Super critici dei commenti anonimi che non calunniano il prossimo, premesso che l'anonimato pesa più a me che a voi che leggete, sarebbe gradito e auspicabile che oltre ai connotati indicaste anche la vostra professione e condizione economica. La critica anche dura l'accetto volentieri da un Giancarlo Falconi precario come me, ma non da stipendiati e garantiti dallo stato o da affermati professionisti e commercianti di successo.
Io non condivido ciò che dice Serpentini di cui, pur apprezzando gli appassionati interventi per questo e quest’altro, la costante dedizione a smuovere le acque, e, ovvio, la bella scrittura, per il semplice motivo che quasi sempre il cocciuto argomentare , la pacata disamina, mancano di quel di più che smuove le coscienze, sembra quasi che il Nostro, da funambolo navigato, si diverta a presentare una del tutto formale esibizione prosastica, la ripetizione di un format che è sempre lo stesso per cui una volta che ne hai letto alcuni, gli altri li puoi tranquillamente saltare, per cui mi sono ritrovato a non leggerli più, oppure, scorrerli senza interesse e partecipazione. Con gli amici è lecito immagino esprimere ciò che si sente con franchezza, rinunciando a quel quieta non movere che ci fa stare bene con tutti. E non credo che il problema sta nelle persiane, quelle ci stan sempre anche se devo esprimere meraviglia per il rifiuto dei commenti anonimi di cui sul web si fa universale uso. Vedi com’è: sia oggi che ieri autorevoli commentatori, giornalisti, letterati, molto seguiti ed apprezzati, dicono la loro senza a stare lì poi a lamentarsi perché i propri scritti non producono ciò che sarebbe lecito aspettarsi: una palingenesi totale dell’umanità, una rivoluzione nelle coscienze, l’inverarsi delle proprie lamentazioni. Butta lì il seme, poi si vedrà.
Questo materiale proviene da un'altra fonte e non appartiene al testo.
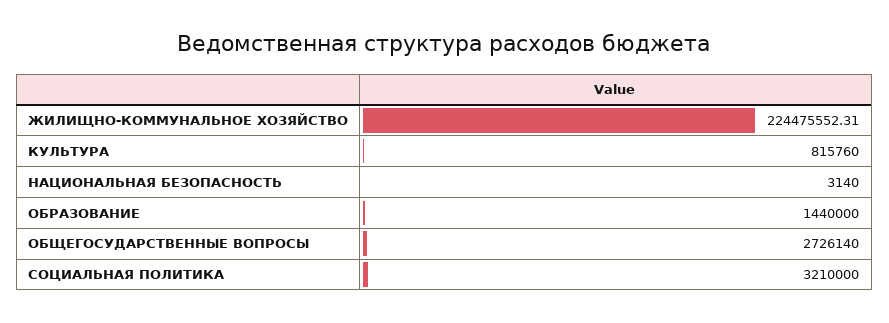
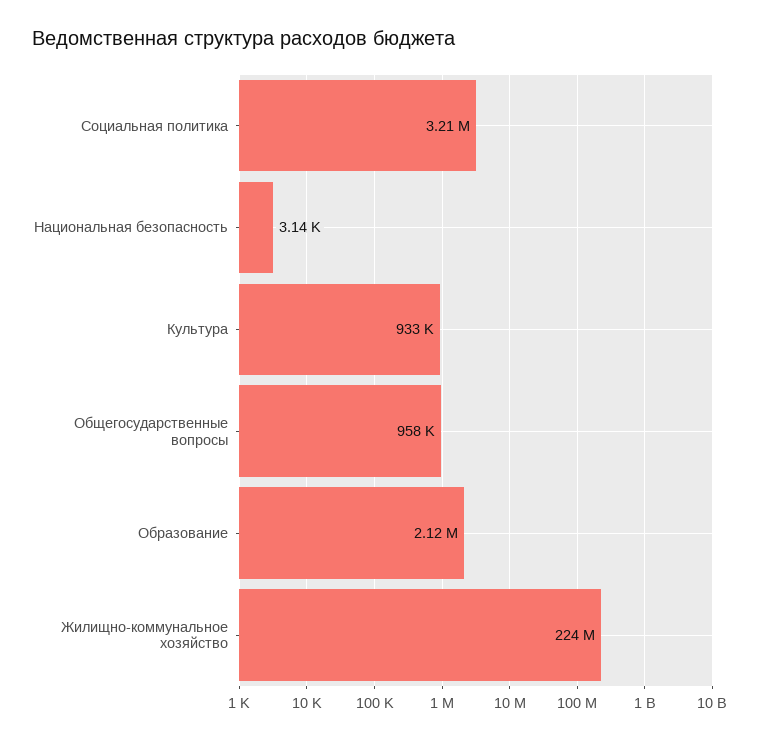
КУЛЬТУРА: 815760 -> 933000
ОБРАЗОВАНИЕ: 1440000 -> 2120000
ОБЩЕГОСУДАРСТВЕННЫЕ ВОПРОСЫ: 2726140 -> 958000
In questo ultimo corrosivo non capisco francamente quelle giustificazioni non petitae, quella cosa non mi piace, odio l’abbigliamento degli spettatori, le forze di sicurezza che fanno il loro mestiere, e poi, inaccettabili, la non frequentazione di eventi perché frutto di un “loro” che non rientra nei gusti e nella cultura del Nostro. Quasi che chi produce cultura non possa farlo in piena autonomia senza stare a pensare a chi piacerà o meno. Poi c’è non da oggi un ingiustificato rifiuto del privato, del contributo pubblico, quasi che accettare e ricevere soldi pubblici fosse chissà quale illecito destinato a condizionare gli eventi e i loro contenuti. Ecco, se vuoi corrodere spargi meglio i tuoi acidi, va dove porta lo spirito del tempo, allarga gli orizzonti, apriti ad una cultura un po’ più vasta di quella che dimostri di avere, ispirati a quell’ottimo giornalismo d’inchiesta di cui in Italia e nel mondo si fa largo uso, destinato ad aprire gi occhi più tante insistite predicazioni, forse assi più utili ai tempi del Savonarola che ai tempi attuali.